UNITED NATIONS, United States - The United States welcomed on Tuesday a UN Security Council decision to hold the first-ever meeting on North Korea's rights record after weeks of discussion to address Chinese and Russian objections.
US Ambassador Samantha Power said it was high time for the Security Council to discuss the findings of a UN commission inquiry that detailed cases of torture, rape, murder and enslavement in North Korea.
The 15-member council will meet on Monday amid calls for the Pyongyang regime to be referred to the International Criminal Court to face crimes against humanity charges.

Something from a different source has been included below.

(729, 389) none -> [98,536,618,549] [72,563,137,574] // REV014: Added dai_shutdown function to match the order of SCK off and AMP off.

Power said the UN report released in February confirmed that "the human rights violations in North Korea are among the worst in the world. They are widespread. They are systematic."

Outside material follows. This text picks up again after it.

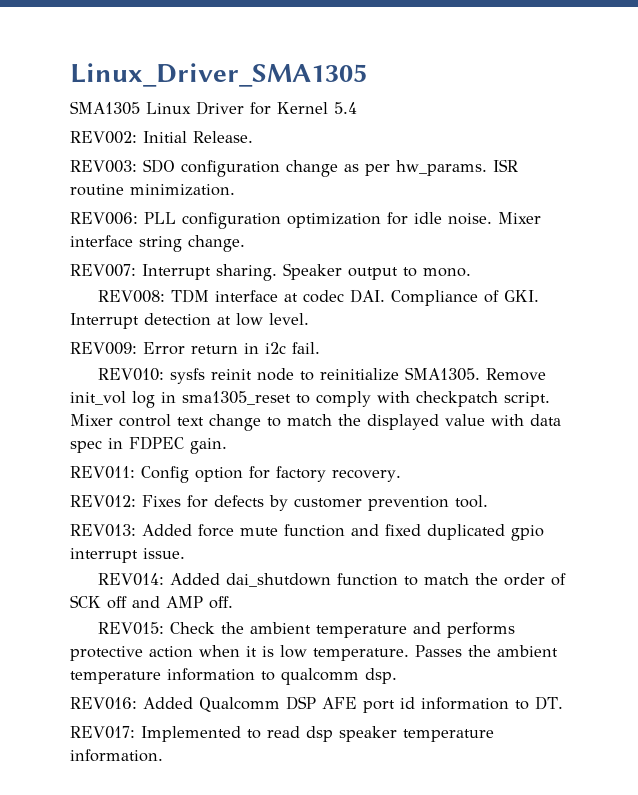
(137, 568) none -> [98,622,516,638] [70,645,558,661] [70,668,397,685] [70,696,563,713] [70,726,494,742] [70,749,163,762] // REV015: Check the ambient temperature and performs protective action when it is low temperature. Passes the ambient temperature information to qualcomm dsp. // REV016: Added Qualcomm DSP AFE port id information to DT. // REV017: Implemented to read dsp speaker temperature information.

"And - given the threat they pose to peace and security - they have been going on outside the scrutiny of the UN Security Council for far too long," she said.
On Monday, the council will hear briefings from the top UN official for political affairs, Jeffrey Feltman, and the assistant secretary general for human rights Ivan Simonovic.

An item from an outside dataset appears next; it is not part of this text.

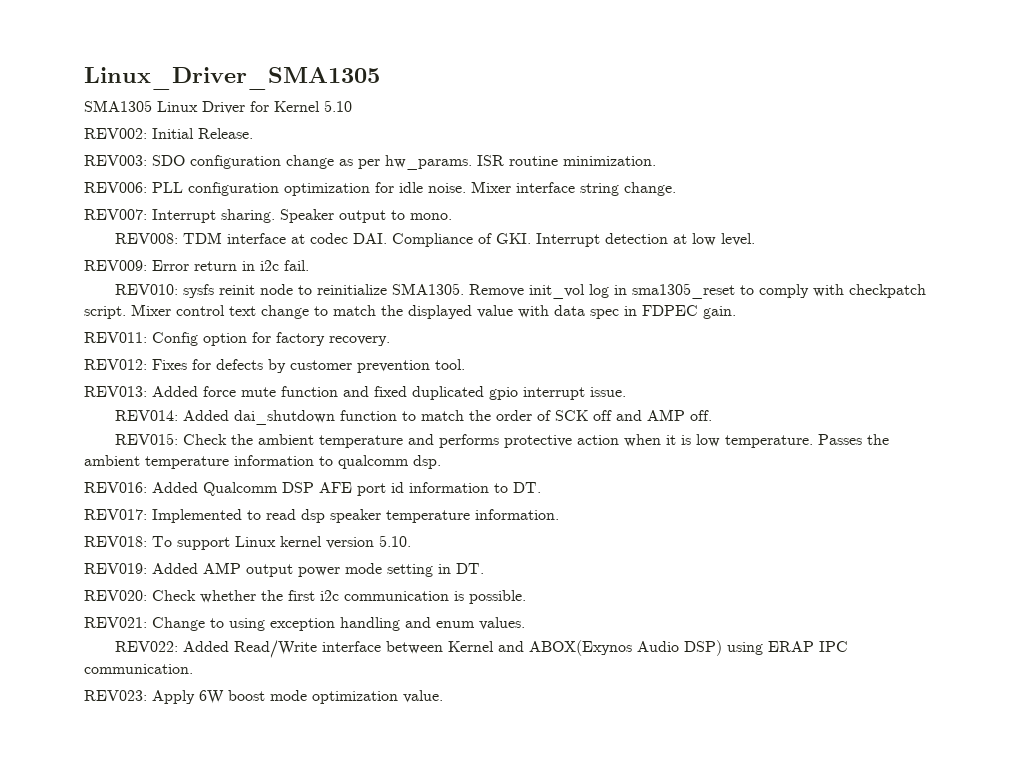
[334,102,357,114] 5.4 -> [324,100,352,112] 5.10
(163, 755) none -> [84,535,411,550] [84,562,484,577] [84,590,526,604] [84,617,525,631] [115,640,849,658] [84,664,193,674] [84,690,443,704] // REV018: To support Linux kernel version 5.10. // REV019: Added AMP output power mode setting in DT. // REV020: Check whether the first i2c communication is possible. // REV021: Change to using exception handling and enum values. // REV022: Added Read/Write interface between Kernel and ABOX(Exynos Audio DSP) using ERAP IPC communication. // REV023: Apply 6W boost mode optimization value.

Under UN rules, North Korea can send a representative at the meeting.
The decision was scheduled after 10 of the 15 ambassadors signed a letter requesting the meeting.
China and Russia opposed the move, arguing that Pyongyang's rights record should be discussed at the UN Human Rights Council.
The UN General Assembly is due to vote later this week on a resolution that calls on the Security Council to refer Pyongyang to the International Criminal Court (ICC).
The resolution was adopted by a vote of 111 to 19, with 55 abstentions by a General Assembly committee last month.
Diplomats said however that China was likely to veto any move to refer North Korea to the ICC.